§ **ABOUT THIS TASK**
Your answer must be an exact copy of the data, without any pictures.
..........
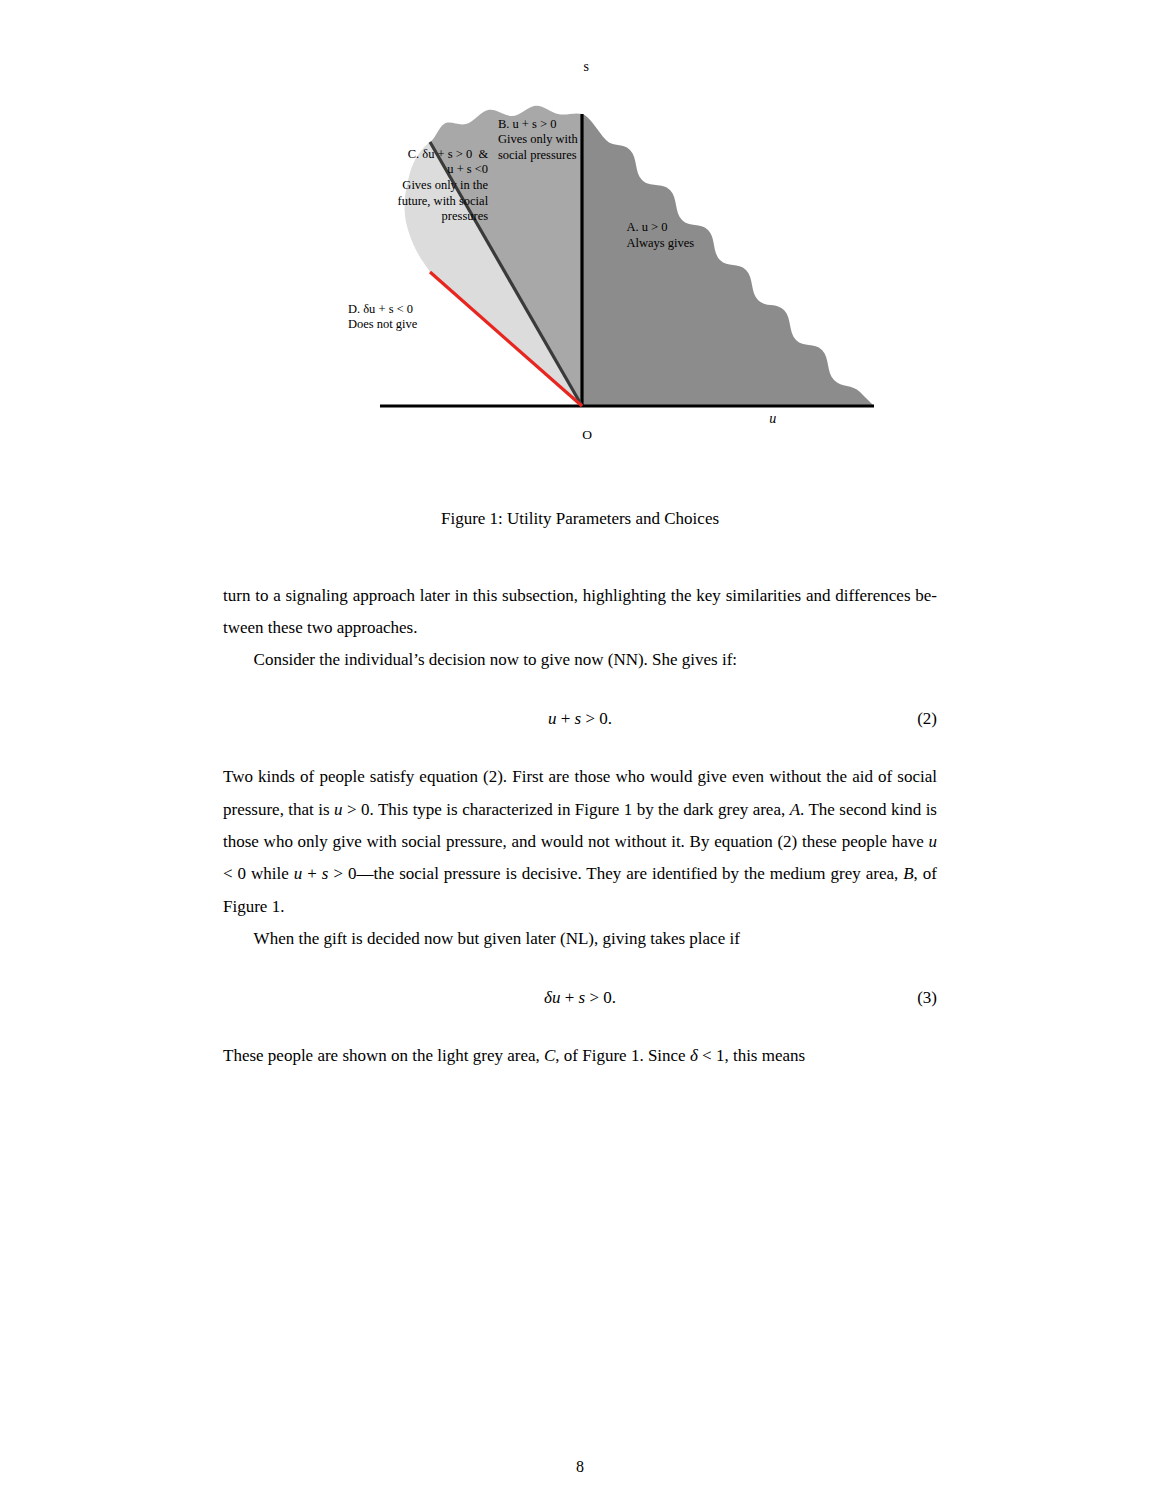s
u
O
B. u + s > 0
Gives only with
social pressures
C. δu + s > 0 &
u + s <0
Gives only in the
future, with social
pressures
A. u > 0
Always gives
D. δu + s < 0
Does not give
Figure 1: Utility Parameters and Choices
turn to a signaling approach later in this subsection, highlighting the key similarities and differences between these two approaches.
Consider the individual’s decision now to give now (NN). She gives if:
u + s > 0. (2)
Two kinds of people satisfy equation (2). First are those who would give even without the aid of social pressure, that is u > 0. This type is characterized in Figure 1 by the dark grey area, A. The second kind is those who only give with social pressure, and would not without it. By equation (2) these people have u < 0 while u + s > 0—the social pressure is decisive. They are identified by the medium grey area, B, of Figure 1.
When the gift is decided now but given later (NL), giving takes place if
δu + s > 0. (3)
These people are shown on the light grey area, C, of Figure 1. Since δ < 1, this means
8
..........
§ **YOUR SOLUTION**
s
u
O
B. u + s > 0
Gives only with
social pressures
C. δu + s > 0 &
u + s <0
Gives only in the
future, with social
pressures
A. u > 0
Always gives
D. δu + s < 0
Does not give
Figure 1: Utility Parameters and Choices
turn to a signaling approach later in this subsection, highlighting the key similarities and differences between these two approaches.
Consider the individual’s decision now to give now (NN). She gives if:
u + s > 0. (2)
Two kinds of people satisfy equation (2). First are those who would give even without the aid of social pressure, that is u > 0. This type is characterized in Figure 1 by the dark grey area, A. The second kind is those who only give with social pressure, and would not without it. By equation (2) these people have u < 0 while u + s > 0—the social pressure is decisive. They are identified by the medium grey area, B, of Figure 1.
When the gift is decided now but given later (NL), giving takes place if
δu + s > 0. (3)
These people are shown on the light grey area, C, of Figure 1. Since δ < 1, this means
8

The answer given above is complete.